La seconda decade di marzo non vuole passare inosservata. Tra il 14 e il 15 marzo parte dell’Italia sarà investita da una fase di maltempo anche severo, con piogge abbondanti, temporali e venti forti che colpiranno segnatamente il nord-ovest, le Isole Maggiori e il Sud. Una perturbazione ben strutturata, sospinta da aria piuttosto fredda e instabile e da un minimo di pressione al suolo, attraverserà infatti il Mediterraneo occidentale, innescando fenomeni localmente intensi e un generale peggioramento del tempo.
Ma non è tutto. Subito dopo questo passaggio perturbato, lo scenario potrebbe cambiare nuovamente, aprendo la strada a un’evoluzione più fredda.
Dal 17 marzo possibile irruzione fredda da est
I modelli iniziano a delineare un secondo atto della dinamica atmosferica: dal 17 marzo aria fredda da est potrebbe raggiungere l’Italia a più riprese, richiamata dalla presenza di un vortice depressionario nell’area mediterranea.

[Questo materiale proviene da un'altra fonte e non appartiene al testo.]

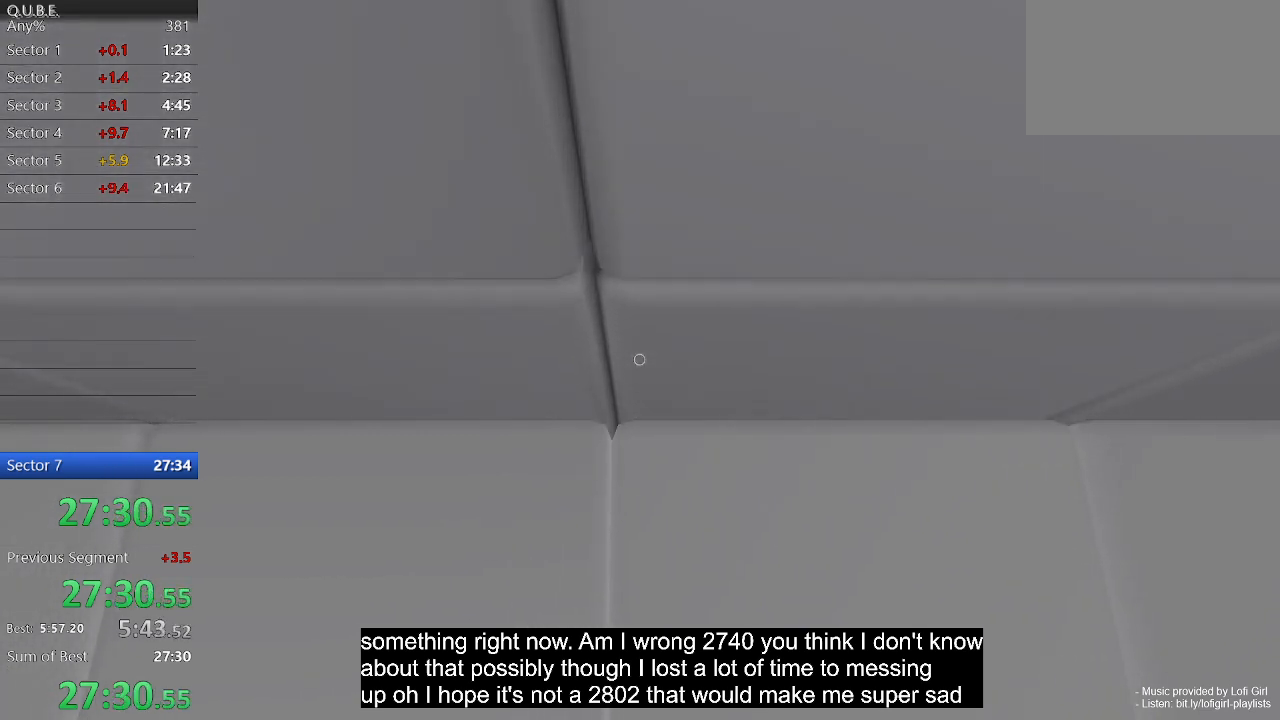
{"keys": [], "mouse": [], "events": []}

Il risultato sarebbe una fase più fresca e instabile, con rovesci di neve in montagna e piogge sparse in pianura, tipiche delle irruzioni tardive di marzo.
Modelli divisi, segnale comune
La difficoltà principale riguarda la distribuzione degli effetti. Le emissioni modellistiche divergono ancora:
- alcuni scenari privilegiano Nord e Adriatico, con fenomeni più frequenti e temperature in calo;
- altri concentrano l’azione sul Centro-Sud, dove il vortice mediterraneo potrebbe risultare più incisivo;
- non mancano simulazioni che vedono un coinvolgimento più netto del Nord Italia, specie tra Alpi e pianure interne.
La dispersione è ampia, ma il segnale freddo è presente in tutte le principali corse: cambia solo la traiettoria.
Vediamo allora un paio di scenari per comprendere meglio cosa potrebbe accadere: il primo è quello di GFS su base grafica Meteociel, previsto per la serata del 17 marzo, dove si vede il freddo colpire soprattutto il centro-sud e riportare la neve sotto i 1000m in Appennino:

Ed ecco invece la visione del modello ECMWF su base grafica Meteociel per lo stesso intervallo temporale, dove si nota un minor interessamento del centro-sud e una massa d’aria più fredda puntare il settentrione e l’Adriatico:

La media degli scenari vede questo rientro freddo da est, pur di portata inferiore a quello segnalato dalle emissioni ufficiali.
Che tipo di freddo?
Non si tratterebbe di un’ondata gelida, bensì di un raffreddamento tardivo, capace comunque di:
- riportare nevicate in montagna, localmente sotto i 900 metri;
- generare instabilità sparsa con rovesci e temporali;
- far scendere le temperature anche di 6-10°C rispetto ai valori attuali.
Un classico colpo di coda invernale, inserito in un mese che alterna fasi primaverili e ritorni freddi con grande rapidità.
Sintesi finale
- 14–16 marzo: maltempo anche severo su nord-ovest, Isole e Sud, con piogge intense e vento forte.
- Dal 17 marzo: possibile fase fredda da est, modulata da un vortice mediterraneo.
- Modelli ancora discordi sulla distribuzione dei fenomeni, ma segnale freddo ben presente.
- Evoluzione da seguire con attenzione: la seconda metà del mese potrebbe risultare molto dinamica con più di una irruzione fredda da est.
- Attendibilità: freddo in rientro da est (55%), risvolti perturbati tutti da comprendere ed inquadrare meglio.